+++ INPUT DATA +++

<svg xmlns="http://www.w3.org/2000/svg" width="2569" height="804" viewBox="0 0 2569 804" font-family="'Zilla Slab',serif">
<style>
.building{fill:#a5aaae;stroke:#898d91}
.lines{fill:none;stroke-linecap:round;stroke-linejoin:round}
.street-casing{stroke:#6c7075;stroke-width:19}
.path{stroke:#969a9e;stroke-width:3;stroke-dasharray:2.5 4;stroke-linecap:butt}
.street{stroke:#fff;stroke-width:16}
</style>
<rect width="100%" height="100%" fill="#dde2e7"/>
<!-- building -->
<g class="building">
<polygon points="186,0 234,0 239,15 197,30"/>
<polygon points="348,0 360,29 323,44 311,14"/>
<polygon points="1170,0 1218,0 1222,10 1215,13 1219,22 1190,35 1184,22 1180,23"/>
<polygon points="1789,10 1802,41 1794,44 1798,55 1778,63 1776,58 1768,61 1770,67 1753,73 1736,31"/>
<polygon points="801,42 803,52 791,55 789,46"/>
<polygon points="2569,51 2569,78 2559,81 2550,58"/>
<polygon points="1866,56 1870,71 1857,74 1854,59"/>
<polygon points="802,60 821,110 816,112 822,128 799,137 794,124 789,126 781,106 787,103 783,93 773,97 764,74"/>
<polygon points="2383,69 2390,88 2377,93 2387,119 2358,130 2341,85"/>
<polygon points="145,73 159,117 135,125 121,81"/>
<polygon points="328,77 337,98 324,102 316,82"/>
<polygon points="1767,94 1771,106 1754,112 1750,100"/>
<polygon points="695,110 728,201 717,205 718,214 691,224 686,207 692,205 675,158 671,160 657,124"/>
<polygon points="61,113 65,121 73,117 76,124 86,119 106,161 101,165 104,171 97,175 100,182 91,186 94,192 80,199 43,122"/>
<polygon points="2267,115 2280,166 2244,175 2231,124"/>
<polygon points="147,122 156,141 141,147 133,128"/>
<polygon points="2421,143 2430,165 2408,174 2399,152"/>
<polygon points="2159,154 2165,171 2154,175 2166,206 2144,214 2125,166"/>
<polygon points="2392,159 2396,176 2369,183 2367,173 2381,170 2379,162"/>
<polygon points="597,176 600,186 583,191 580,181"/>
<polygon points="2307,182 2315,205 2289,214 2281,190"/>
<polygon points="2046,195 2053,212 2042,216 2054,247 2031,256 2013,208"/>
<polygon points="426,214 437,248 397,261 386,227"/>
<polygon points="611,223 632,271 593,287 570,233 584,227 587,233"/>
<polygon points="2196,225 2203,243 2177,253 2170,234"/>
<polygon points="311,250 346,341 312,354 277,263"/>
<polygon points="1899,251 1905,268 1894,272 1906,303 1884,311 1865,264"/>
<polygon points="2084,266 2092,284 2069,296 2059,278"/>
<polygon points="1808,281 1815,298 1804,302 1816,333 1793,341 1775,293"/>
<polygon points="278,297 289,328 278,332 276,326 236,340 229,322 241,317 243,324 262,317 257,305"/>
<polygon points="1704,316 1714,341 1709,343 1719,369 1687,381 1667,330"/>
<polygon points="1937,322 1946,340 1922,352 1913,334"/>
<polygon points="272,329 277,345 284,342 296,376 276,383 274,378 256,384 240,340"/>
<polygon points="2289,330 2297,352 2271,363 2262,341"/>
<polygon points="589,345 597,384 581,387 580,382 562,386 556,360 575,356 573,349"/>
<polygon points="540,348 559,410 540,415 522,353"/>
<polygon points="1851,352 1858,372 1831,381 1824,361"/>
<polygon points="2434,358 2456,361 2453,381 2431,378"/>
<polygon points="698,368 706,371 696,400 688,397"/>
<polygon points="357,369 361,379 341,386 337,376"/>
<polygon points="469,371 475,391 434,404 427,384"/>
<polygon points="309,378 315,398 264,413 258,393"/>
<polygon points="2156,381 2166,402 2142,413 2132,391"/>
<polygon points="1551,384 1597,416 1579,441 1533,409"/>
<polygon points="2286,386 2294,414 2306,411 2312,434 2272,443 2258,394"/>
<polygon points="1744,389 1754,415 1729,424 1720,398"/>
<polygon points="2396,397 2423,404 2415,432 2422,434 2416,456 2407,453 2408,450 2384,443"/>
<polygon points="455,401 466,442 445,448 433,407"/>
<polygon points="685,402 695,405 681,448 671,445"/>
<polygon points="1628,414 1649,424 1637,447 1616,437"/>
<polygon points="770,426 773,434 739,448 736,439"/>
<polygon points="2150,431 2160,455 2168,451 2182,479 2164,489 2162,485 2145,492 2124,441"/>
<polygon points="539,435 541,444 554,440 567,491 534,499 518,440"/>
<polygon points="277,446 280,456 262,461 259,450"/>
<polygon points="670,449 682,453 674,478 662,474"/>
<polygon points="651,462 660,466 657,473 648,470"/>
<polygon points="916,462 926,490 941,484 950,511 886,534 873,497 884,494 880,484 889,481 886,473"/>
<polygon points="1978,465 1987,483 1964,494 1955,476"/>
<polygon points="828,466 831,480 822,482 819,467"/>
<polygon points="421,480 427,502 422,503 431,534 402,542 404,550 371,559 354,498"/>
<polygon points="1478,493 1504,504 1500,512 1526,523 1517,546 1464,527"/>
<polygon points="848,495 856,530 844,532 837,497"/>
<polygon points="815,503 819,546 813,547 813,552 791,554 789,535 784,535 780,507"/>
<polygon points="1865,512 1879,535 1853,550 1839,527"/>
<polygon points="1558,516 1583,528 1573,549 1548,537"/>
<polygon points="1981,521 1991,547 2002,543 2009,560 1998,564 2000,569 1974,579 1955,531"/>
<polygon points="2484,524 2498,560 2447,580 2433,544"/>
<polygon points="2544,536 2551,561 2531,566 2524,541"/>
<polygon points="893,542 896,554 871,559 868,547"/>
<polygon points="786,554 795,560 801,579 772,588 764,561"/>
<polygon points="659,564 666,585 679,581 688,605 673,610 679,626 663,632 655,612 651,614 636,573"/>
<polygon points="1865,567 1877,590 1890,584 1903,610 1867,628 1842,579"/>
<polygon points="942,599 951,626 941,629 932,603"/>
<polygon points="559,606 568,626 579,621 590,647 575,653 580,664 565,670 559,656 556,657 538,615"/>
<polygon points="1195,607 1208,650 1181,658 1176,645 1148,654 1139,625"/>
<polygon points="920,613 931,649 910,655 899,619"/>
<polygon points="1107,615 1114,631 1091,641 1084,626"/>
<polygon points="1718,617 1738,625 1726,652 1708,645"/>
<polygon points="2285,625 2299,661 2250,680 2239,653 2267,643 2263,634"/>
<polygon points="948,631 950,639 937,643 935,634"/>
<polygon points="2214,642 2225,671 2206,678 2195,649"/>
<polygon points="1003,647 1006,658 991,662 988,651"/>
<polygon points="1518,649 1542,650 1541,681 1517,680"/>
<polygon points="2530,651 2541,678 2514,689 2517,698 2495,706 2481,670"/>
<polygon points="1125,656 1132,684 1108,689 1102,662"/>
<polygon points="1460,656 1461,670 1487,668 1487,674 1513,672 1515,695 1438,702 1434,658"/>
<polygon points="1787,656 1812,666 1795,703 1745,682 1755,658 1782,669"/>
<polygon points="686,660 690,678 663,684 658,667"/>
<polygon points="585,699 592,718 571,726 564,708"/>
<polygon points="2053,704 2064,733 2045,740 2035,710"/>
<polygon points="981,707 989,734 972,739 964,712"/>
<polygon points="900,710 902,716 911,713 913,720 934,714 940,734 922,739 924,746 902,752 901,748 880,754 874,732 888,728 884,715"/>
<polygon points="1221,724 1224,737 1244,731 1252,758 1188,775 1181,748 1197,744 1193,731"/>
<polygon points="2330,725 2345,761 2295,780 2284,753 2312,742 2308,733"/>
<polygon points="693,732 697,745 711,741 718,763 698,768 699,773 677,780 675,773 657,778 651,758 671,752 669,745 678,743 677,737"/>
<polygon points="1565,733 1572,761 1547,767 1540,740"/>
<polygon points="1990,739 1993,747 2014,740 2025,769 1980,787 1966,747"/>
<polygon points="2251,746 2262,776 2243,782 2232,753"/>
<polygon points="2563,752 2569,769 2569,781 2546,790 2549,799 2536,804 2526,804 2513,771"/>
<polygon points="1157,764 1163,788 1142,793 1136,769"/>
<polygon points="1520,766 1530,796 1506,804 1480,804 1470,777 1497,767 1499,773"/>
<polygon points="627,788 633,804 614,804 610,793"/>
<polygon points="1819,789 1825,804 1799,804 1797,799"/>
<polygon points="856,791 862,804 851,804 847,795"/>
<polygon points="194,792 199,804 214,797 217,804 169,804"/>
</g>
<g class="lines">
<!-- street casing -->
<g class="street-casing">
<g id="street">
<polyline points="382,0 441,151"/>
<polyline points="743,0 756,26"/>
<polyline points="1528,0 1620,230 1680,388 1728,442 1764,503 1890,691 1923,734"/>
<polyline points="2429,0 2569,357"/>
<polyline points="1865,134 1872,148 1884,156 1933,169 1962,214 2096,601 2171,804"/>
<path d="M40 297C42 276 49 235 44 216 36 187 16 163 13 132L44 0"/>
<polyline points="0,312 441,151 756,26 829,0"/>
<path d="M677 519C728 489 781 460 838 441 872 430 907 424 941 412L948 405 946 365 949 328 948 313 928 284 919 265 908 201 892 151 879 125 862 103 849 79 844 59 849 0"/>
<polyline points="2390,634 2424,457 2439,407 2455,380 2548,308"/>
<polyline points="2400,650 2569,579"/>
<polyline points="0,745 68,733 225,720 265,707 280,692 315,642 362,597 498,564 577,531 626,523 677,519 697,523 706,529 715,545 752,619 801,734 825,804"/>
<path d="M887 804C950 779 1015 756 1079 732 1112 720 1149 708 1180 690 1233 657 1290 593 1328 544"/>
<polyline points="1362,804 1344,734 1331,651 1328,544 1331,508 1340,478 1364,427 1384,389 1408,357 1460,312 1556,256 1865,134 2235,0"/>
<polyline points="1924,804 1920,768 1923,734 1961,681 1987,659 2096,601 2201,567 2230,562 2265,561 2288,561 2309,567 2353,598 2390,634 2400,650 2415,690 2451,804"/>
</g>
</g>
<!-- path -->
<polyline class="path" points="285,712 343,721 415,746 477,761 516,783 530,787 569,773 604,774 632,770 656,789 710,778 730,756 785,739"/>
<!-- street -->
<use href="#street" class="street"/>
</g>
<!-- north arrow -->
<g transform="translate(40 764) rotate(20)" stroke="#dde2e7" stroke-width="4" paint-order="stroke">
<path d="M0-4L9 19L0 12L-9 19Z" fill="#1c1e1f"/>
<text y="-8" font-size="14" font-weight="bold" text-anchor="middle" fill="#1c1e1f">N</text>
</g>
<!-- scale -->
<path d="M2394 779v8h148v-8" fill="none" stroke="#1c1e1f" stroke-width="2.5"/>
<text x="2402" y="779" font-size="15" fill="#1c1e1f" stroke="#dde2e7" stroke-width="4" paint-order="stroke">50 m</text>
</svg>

+++

» WHAT TO PRODUCE
Go through the listing above. Show each line where the word "none" is found.

» ANSWER TO THIS TASK
.lines{fill:none;stroke-linecap:round;stroke-linejoin:round}
<path d="M2394 779v8h148v-8" fill="none" stroke="#1c1e1f" stroke-width="2.5"/>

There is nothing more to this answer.